Benzo(a)pyrene, a five-ring polyaromatic hydrocarbon, originating from coal tar, crude oil, tobacco, grilled foods, car exhaust etc, is highly persistent in the environment. It has been classified as a Group I carcinogen, as on its ingestion in human body, diol epoxide metabolites are generated, which bind to DNA causing mutations and eventual cancer. Among various removal methods, bioremediation is most preferred as it is a sustainable approach resulting in complete mineralization of benzo(a)pyrene. Therefore, in this study, biodegradation of benzo(a)pyrene was performed by two strains of Pseudomonas, i. e WDE11 and WD23, isolated from refinery effluent. Maximum benzo(a)pyrene tolerance was 250 mg/L and 225 mg/L against Pseudomonas sp. WD23 and Pseudomonas sp. WDE11 correspondingly. Degradation rate constants varied between 0.0468 and 0.0513/day at 50 mg/L with half-life values between 13.5 and 14.3 days as per first order kinetics, while for 100 mg/L, the respective values varied between 0.006 and 0.007 L/mg. day and 15.28-16.67 days, as per second order kinetics. The maximum specific growth rate of strains WDE11 and WD23 was 0.3512/day and 0.38/day accordingly, while concentrations over 75 mg/L had an inhibitory effect on growth. Major degradation metabolites were identified as dihydroxy-pyrene, naphthalene-1,2-dicarboxylic acid, salicylic acid, and oxalic acid, indicating benzo(a)pyrene was degraded via pyrene intermediates by salicylate pathway through catechol meta-cleavage. The substantial activity of the catechol 2,3 dioxygenase enzyme was noted during the benzo(a)pyrene metabolism by both strains with minimal catechol 1,2 dioxygenase activity. This study demonstrates the exceptional potential of indigenous Pseudomonas strains in complete metabolism of benzo(a)pyrene.

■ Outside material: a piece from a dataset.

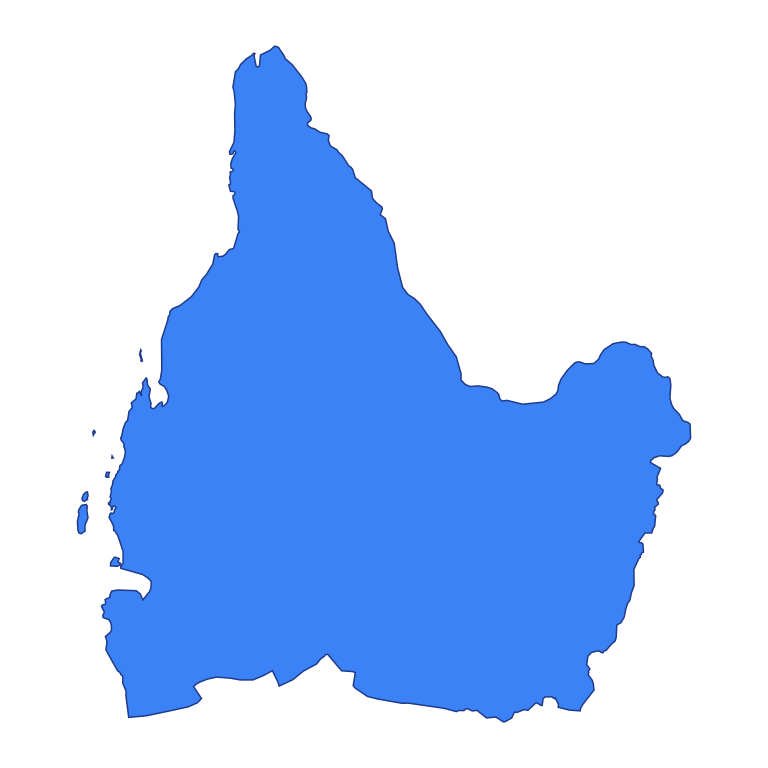 Morombe, Atsimo-Andrefana, Madagascar
{"feature_id": "10022922B72547257848133", "entity_name": "Morombe", "entity_type": "district", "adm_level": 2, "iso_a3": "MDG", "parent_name": "Madagascar", "parent_adm1": "Atsimo-Andrefana", "projection": "albers", "projection_center": [43.782, -21.873], "detail": "fine", "context": "isolated", "style": "filled", "palette": "blue", "viewbox_px": 768, "rotation_deg": 0, "n_neighbors": 0, "source": "geoboundaries", "source_scale": "gbopen_adm2", "svg_char_len": 6081}
<svg xmlns="http://www.w3.org/2000/svg" viewBox="0 0 768 768"><path d="M667.8,376.8L665.3,377.4L662.8,377.0L657.6,373.0L654.0,365.7L653.0,360.2L651.1,355.9L651.6,353.4L647.6,348.8L644.0,346.7L639.9,346.6L635.0,344.4L631.0,344.5L625.9,342.3L622.2,342.0L613.3,343.6L604.0,349.7L600.4,355.1L598.8,359.0L593.9,363.5L585.3,363.9L579.6,361.9L576.6,362.1L574.6,363.0L567.3,370.4L561.3,378.7L558.6,385.0L557.8,390.9L555.8,394.3L550.4,398.7L543.4,402.1L522.6,404.2L507.1,400.4L502.0,401.0L500.0,399.2L498.7,394.5L497.4,392.8L492.4,388.9L487.3,387.2L478.2,385.9L469.8,386.5L465.2,384.4L461.0,380.0L461.1,373.9L456.3,356.9L447.8,344.7L440.3,331.4L427.0,314.3L420.2,304.2L414.3,298.5L408.1,294.6L402.6,287.4L397.6,267.8L394.2,243.2L388.2,231.1L385.5,218.7L380.2,214.7L382.3,209.0L382.0,207.1L376.3,202.7L372.4,198.2L371.5,191.0L355.3,177.7L352.7,169.5L350.8,167.1L348.9,166.0L342.5,156.0L338.5,152.2L337.0,149.8L330.5,146.1L328.4,140.7L329.0,135.4L327.2,133.9L320.1,132.3L314.4,128.7L311.0,127.9L307.5,125.3L307.7,123.0L311.1,119.8L311.0,117.4L306.6,110.6L305.4,107.6L305.2,103.6L306.6,97.9L306.0,93.3L306.8,92.6L306.6,87.7L305.8,83.6L302.1,77.4L292.4,64.9L285.3,58.7L283.8,55.3L278.4,47.3L274.8,46.1L270.3,50.1L260.5,55.0L259.5,65.5L257.8,67.2L256.1,66.0L254.3,57.0L254.3,54.5L254.9,53.6L253.8,53.2L251.0,55.9L246.5,58.7L240.7,64.3L238.6,68.4L235.5,71.7L232.9,87.0L234.1,91.4L235.4,104.4L234.6,113.2L234.9,130.7L234.0,142.3L229.4,151.8L229.9,154.3L232.9,153.9L233.6,151.5L234.6,150.8L235.9,152.7L232.4,158.6L230.9,163.1L231.0,168.0L233.0,169.2L233.3,170.4L232.4,171.4L230.1,172.0L230.5,174.2L229.6,177.4L230.6,183.1L230.3,184.4L229.1,184.5L228.9,185.5L230.5,191.3L234.1,191.6L234.9,192.5L235.1,193.8L233.0,195.8L233.1,198.6L237.4,211.1L238.6,216.4L238.0,229.2L239.5,231.8L238.1,233.4L233.8,247.7L233.0,248.7L229.3,249.5L225.5,254.4L222.6,256.3L218.2,256.7L217.6,256.0L217.8,253.7L215.8,253.5L214.6,254.9L212.8,264.1L206.0,275.1L201.9,279.6L198.9,286.9L191.3,296.8L180.0,305.5L172.6,308.6L169.9,311.4L169.9,314.1L168.1,317.2L167.8,320.0L161.5,339.5L161.8,370.1L160.3,379.2L158.7,382.0L160.2,384.2L164.2,386.4L166.8,390.4L168.7,396.2L167.6,401.5L166.5,403.5L163.5,406.1L162.2,406.4L162.4,403.1L161.8,402.0L159.5,403.0L154.6,408.2L153.6,408.7L151.4,408.1L150.5,406.6L151.1,403.4L149.0,396.9L150.3,388.9L147.5,384.9L147.0,379.0L146.1,378.0L142.5,383.0L143.2,387.1L141.0,392.1L141.5,395.2L140.8,395.1L139.3,391.5L137.4,393.5L136.8,393.3L136.0,398.9L131.3,402.9L132.2,407.7L129.0,411.4L127.7,420.0L125.4,422.8L123.2,428.5L121.5,437.1L120.9,437.3L120.9,439.7L123.2,442.6L124.1,444.8L123.8,446.6L125.0,449.5L125.4,452.2L124.4,457.7L122.1,463.9L119.9,465.6L119.4,469.9L117.8,471.3L117.6,472.9L115.8,475.0L115.7,476.5L113.0,480.9L112.4,485.3L110.9,488.6L111.4,491.5L110.1,497.1L111.4,498.6L109.6,502.4L110.0,502.8L108.5,502.9L108.6,504.4L109.9,505.0L111.4,507.2L111.4,509.8L112.2,509.3L113.2,505.9L115.1,506.3L116.1,507.7L114.3,510.3L114.2,512.3L112.3,513.7L111.1,513.0L110.3,513.4L109.1,517.5L112.9,524.5L113.7,527.3L113.6,530.4L115.0,531.1L117.9,535.8L123.1,551.5L123.1,563.2L120.7,566.4L120.9,568.4L142.9,574.6L148.2,578.3L151.2,581.4L151.0,587.5L149.6,591.5L142.8,599.9L140.3,593.9L136.2,590.7L117.5,590.0L111.6,591.1L109.8,595.4L110.2,597.1L105.1,599.5L105.7,603.4L105.2,604.3L102.3,605.0L101.5,606.6L104.4,612.3L102.8,615.3L102.9,617.0L103.8,617.9L108.6,619.5L110.6,622.3L111.3,625.0L111.5,629.9L110.3,632.3L105.4,636.5L107.0,641.5L105.9,649.9L117.5,670.7L120.0,672.5L120.7,674.3L122.8,676.4L122.8,683.2L126.2,691.5L125.9,695.4L128.7,717.4L146.2,715.8L171.0,710.6L188.3,706.8L197.4,702.8L201.5,698.5L193.6,686.6L195.9,684.3L200.1,681.9L207.4,679.1L216.6,677.1L230.6,678.2L240.0,679.9L253.0,679.9L263.3,675.6L272.4,670.7L278.2,682.7L279.1,686.1L292.8,679.7L303.5,671.0L316.7,663.9L320.6,658.9L324.3,656.3L325.4,654.6L327.8,654.4L341.6,670.8L352.8,671.6L355.3,672.7L353.2,685.8L355.2,688.1L367.4,696.4L378.1,699.1L402.2,703.3L408.1,703.1L444.1,708.3L456.4,711.6L458.7,710.5L464.0,710.6L465.4,709.2L467.4,708.6L472.2,710.9L477.0,710.4L486.5,717.9L496.0,717.1L503.4,721.9L505.2,721.6L511.7,718.0L514.4,712.2L517.4,712.3L523.9,709.6L527.9,710.3L535.5,703.2L537.0,702.9L541.1,705.5L542.2,705.4L543.1,698.8L545.0,696.9L551.8,696.8L554.2,698.6L555.1,697.9L558.4,704.0L558.2,707.3L569.5,710.1L580.2,710.9L580.7,708.1L582.8,704.4L594.0,690.1L593.3,683.7L592.3,680.4L588.0,674.4L588.8,672.7L588.4,671.2L589.9,669.0L586.7,664.7L587.9,656.2L591.5,652.5L597.5,650.9L599.7,651.3L602.0,652.8L603.2,652.6L603.7,651.2L606.3,650.2L610.7,644.9L615.1,641.0L616.2,637.5L616.8,625.0L620.8,622.8L624.1,617.3L625.9,608.6L627.6,603.4L629.9,600.1L631.5,592.5L634.1,585.6L633.9,569.4L638.7,558.8L640.4,557.2L640.1,555.1L641.2,554.4L641.4,553.2L643.5,552.1L642.9,544.1L641.9,542.9L639.5,542.6L638.7,541.8L644.9,533.0L651.7,533.0L653.1,528.7L654.6,526.3L655.7,515.7L653.6,513.6L653.4,512.0L655.0,509.9L654.7,507.2L658.3,504.1L658.2,502.4L656.8,500.6L657.0,499.4L662.5,492.9L663.1,490.7L662.8,489.5L660.9,488.7L659.6,485.0L657.1,485.0L656.6,483.8L657.5,479.7L657.0,477.1L660.6,468.4L651.1,462.9L650.5,462.0L650.6,460.9L653.8,457.8L659.6,455.8L668.7,456.4L672.0,455.7L676.8,452.2L681.7,445.7L685.7,443.8L688.9,441.2L690.6,438.1L690.1,424.1L688.1,422.5L682.8,420.6L679.2,414.2L673.5,408.2L671.5,404.3L669.9,398.0L670.8,385.3L670.2,380.2L669.8,378.4L667.8,376.8ZM81.1,533.8L85.1,531.1L84.9,525.3L88.0,517.9L86.8,510.1L87.4,506.6L86.3,504.5L82.1,505.2L80.9,506.3L78.9,509.6L78.3,512.0L79.1,513.7L77.4,521.7L78.0,530.7L79.1,533.1L81.1,533.8ZM117.3,566.3L120.0,564.9L120.6,563.4L117.9,561.8L119.2,558.6L115.6,557.3L114.2,557.4L110.7,562.5L110.5,565.9L117.3,566.3ZM84.4,501.3L87.6,499.4L87.1,498.1L88.1,495.9L87.4,491.9L85.9,492.2L83.5,494.5L82.0,498.4L82.5,500.6L84.4,501.3ZM109.5,472.4L106.6,472.3L105.6,476.3L106.4,477.2L108.8,477.2L108.5,474.9L109.5,472.4ZM142.4,360.8L140.3,353.3L141.3,350.9L140.7,349.9L139.6,354.5L141.2,359.3L140.9,360.9L141.8,361.4L142.4,360.8ZM93.3,435.2L95.3,432.1L94.0,430.3L92.8,432.2L93.3,435.2ZM111.8,458.1L113.3,458.0L112.1,456.0L111.8,458.1Z" fill="#3b82f6" stroke="#1e3a8a" stroke-width="1.5"/></svg>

苯并(a)芘是一种五环多环芳烃,来源于煤焦油、原油、烟草、烧烤食品、汽车尾气等,在环境中具有很强的持久性。它被归类为 I 类致癌物质,因为在人体摄入后,会生成二醇环氧化物代谢物,与 DNA 结合导致突变和最终癌症。在各种去除方法中,生物修复是最受欢迎的,因为它是一种可持续的方法,导致苯并(a)芘的完全矿化。因此,在这项研究中,从炼油厂废水分离得到的两株假单胞菌(WDE11 和 WD23)对苯并(a)芘进行了生物降解。最大苯并(a)芘耐受浓度分别为 250mg/L 和 225mg/L,对 Pseudomonas sp. WD23 和 Pseudomonas sp. WDE11。在 50mg/L 时,降解速率常数在 0.0468 和 0.0513/天之间,半衰期值在 13.5 和 14.3 天之间,符合一级动力学,而在 100mg/L 时,相应的值在 0.006 和 0.007L/mg。天和 15.28-16.67 天,符合二级动力学。菌株 WDE11 和 WD23 的最大比生长速率分别为 0.3512/天和 0.38/天,而浓度超过 75mg/L 对生长有抑制作用。主要降解代谢产物鉴定为二羟基芘、萘-1,2-二羧酸、水杨酸和草酸,表明苯并(a)芘是通过水杨酸途径通过儿茶酚 meta-裂解释放芘中间体进行降解的。在两种菌株代谢苯并(a)芘时,注意到儿茶酚 2,3-双加氧酶的活性很高,而儿茶酚 1,2-双加氧酶的活性很低。这项研究表明,土著假单胞菌菌株在完全代谢苯并(a)芘方面具有特殊潜力。